=== Begin Enclosure ===
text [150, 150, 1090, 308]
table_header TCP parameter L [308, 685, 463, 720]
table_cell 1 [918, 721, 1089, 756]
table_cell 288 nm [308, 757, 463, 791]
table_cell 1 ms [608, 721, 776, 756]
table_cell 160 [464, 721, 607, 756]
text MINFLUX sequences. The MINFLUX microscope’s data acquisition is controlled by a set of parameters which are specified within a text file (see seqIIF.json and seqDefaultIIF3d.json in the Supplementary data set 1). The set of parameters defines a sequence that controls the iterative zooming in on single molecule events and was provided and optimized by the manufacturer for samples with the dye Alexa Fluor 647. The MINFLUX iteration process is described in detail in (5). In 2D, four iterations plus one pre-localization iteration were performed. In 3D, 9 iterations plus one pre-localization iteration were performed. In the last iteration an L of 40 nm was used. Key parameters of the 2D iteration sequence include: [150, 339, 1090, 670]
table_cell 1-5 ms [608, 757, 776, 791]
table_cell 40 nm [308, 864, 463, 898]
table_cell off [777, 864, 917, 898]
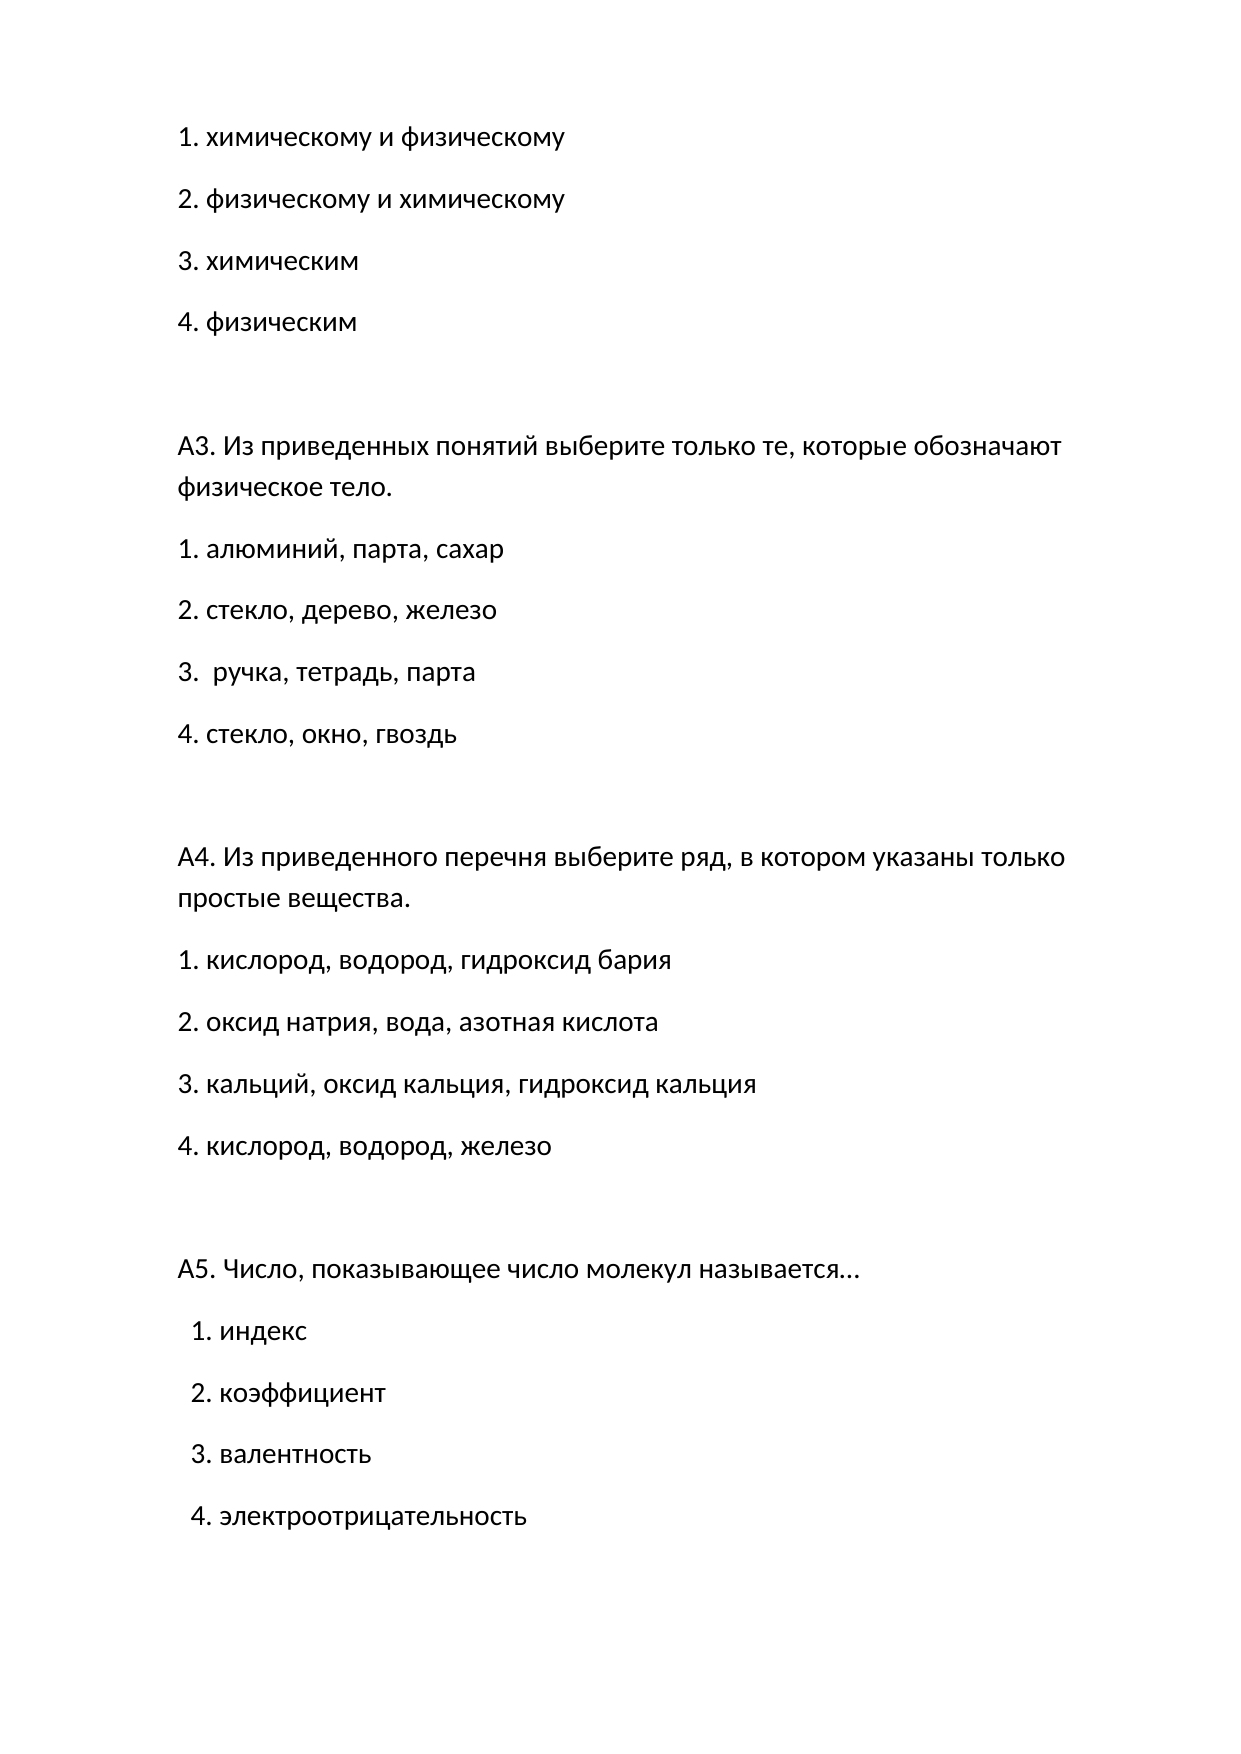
=== End Enclosure ===
After removing the pictures, transcribe the listing above exactly.

text [150, 150, 1090, 308]
table_header TCP parameter L [308, 685, 463, 720]
table_cell 1 [918, 721, 1089, 756]
table_cell 288 nm [308, 757, 463, 791]
table_cell 1 ms [608, 721, 776, 756]
table_cell 160 [464, 721, 607, 756]
text MINFLUX sequences. The MINFLUX microscope’s data acquisition is controlled by a set of parameters which are specified within a text file (see seqIIF.json and seqDefaultIIF3d.json in the Supplementary data set 1). The set of parameters defines a sequence that controls the iterative zooming in on single molecule events and was provided and optimized by the manufacturer for samples with the dye Alexa Fluor 647. The MINFLUX iteration process is described in detail in (5). In 2D, four iterations plus one pre-localization iteration were performed. In 3D, 9 iterations plus one pre-localization iteration were performed. In the last iteration an L of 40 nm was used. Key parameters of the 2D iteration sequence include: [150, 339, 1090, 670]
table_cell 1-5 ms [608, 757, 776, 791]
table_cell 40 nm [308, 864, 463, 898]
table_cell off [777, 864, 917, 898]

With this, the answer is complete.